■ Exercise requirements ■
Wherever the string "FRITZING" appears in a line of the listing below, report that line.

■ Records supplied ■
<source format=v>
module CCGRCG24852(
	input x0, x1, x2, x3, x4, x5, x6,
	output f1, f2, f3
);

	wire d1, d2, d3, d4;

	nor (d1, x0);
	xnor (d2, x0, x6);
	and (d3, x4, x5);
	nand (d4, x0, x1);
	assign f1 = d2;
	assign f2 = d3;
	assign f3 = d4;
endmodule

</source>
==
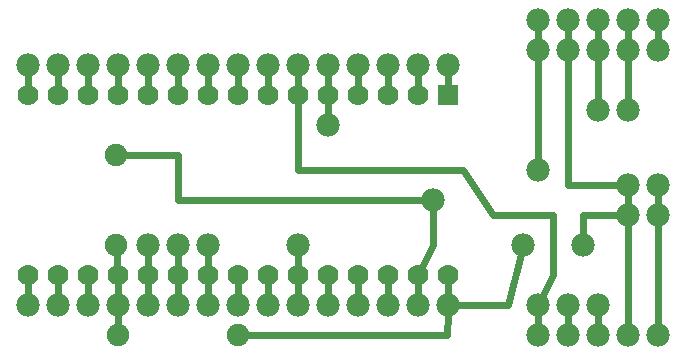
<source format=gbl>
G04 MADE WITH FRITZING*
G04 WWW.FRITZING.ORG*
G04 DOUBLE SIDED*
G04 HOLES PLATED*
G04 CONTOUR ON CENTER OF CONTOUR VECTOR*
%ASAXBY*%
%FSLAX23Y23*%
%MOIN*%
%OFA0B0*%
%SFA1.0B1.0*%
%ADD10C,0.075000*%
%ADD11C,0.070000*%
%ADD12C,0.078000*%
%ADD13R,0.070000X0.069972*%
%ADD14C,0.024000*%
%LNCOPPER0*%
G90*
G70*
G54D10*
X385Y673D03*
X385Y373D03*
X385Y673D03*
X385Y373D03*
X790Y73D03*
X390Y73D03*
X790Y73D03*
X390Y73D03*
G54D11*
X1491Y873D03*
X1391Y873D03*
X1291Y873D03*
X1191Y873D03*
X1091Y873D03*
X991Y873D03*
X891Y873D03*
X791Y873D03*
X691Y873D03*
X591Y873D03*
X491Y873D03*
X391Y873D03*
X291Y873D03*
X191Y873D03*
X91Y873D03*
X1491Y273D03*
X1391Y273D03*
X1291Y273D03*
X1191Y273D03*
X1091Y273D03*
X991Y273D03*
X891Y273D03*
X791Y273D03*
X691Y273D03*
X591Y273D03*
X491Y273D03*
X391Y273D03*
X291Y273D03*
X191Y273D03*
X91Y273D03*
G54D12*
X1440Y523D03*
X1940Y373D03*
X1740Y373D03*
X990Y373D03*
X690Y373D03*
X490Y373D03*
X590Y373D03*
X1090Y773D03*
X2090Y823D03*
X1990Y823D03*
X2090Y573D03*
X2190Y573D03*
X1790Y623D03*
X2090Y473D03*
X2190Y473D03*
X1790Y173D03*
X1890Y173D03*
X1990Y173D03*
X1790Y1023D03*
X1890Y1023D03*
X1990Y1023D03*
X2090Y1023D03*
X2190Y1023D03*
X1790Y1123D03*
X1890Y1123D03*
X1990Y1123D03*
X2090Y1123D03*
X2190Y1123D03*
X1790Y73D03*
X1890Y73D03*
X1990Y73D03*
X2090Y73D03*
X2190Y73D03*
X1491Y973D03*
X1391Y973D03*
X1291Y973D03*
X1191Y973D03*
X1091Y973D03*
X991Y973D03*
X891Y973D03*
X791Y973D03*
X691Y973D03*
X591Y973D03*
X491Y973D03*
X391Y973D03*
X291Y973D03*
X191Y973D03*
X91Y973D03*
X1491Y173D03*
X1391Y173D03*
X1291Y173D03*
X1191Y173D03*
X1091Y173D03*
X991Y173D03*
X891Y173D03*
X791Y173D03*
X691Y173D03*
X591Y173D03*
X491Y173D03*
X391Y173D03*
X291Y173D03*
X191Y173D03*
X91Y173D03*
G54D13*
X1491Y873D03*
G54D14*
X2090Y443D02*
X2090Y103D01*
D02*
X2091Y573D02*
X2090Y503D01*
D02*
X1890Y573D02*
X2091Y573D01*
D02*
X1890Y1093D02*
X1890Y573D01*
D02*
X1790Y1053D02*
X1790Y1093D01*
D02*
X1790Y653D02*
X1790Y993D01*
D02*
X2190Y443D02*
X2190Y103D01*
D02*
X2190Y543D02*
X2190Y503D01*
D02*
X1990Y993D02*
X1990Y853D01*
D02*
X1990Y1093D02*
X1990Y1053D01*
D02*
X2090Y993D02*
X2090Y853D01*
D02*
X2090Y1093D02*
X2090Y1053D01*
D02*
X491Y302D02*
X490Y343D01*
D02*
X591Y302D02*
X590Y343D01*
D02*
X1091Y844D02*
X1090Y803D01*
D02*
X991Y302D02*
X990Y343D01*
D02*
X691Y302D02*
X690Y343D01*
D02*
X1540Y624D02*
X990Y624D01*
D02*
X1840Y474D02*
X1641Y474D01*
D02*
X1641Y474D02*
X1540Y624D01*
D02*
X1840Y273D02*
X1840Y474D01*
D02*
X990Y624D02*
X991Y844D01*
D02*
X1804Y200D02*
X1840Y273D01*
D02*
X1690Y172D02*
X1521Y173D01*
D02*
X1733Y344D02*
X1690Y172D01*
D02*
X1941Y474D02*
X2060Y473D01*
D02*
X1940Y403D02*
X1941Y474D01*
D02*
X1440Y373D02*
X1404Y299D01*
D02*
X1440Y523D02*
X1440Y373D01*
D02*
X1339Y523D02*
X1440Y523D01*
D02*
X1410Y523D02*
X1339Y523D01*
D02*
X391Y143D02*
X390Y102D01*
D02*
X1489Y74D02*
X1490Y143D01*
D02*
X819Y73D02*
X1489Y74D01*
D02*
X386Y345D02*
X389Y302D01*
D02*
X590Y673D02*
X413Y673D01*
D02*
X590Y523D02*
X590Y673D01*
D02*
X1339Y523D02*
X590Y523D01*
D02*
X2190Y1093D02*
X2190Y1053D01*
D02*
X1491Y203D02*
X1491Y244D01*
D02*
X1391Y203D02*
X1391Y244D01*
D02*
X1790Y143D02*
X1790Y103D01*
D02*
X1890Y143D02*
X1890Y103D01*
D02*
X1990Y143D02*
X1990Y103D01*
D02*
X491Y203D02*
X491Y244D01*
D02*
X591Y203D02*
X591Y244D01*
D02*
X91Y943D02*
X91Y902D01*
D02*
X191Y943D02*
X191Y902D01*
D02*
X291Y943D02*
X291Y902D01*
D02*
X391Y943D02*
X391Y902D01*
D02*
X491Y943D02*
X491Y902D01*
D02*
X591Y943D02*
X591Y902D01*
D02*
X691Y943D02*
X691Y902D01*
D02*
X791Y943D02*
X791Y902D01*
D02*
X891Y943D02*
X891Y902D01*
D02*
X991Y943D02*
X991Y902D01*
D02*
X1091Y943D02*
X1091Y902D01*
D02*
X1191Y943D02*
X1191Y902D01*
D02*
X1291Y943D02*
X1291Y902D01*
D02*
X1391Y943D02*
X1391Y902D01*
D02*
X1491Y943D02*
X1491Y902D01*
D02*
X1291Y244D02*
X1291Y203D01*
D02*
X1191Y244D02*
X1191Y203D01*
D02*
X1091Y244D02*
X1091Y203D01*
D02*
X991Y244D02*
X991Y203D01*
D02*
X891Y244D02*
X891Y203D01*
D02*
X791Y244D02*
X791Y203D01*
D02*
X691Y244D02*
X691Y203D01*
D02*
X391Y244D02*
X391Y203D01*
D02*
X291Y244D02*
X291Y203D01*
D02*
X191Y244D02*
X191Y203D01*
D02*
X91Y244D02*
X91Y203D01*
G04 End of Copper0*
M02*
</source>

■ Output ■
G04 MADE WITH FRITZING*
G04 WWW.FRITZING.ORG*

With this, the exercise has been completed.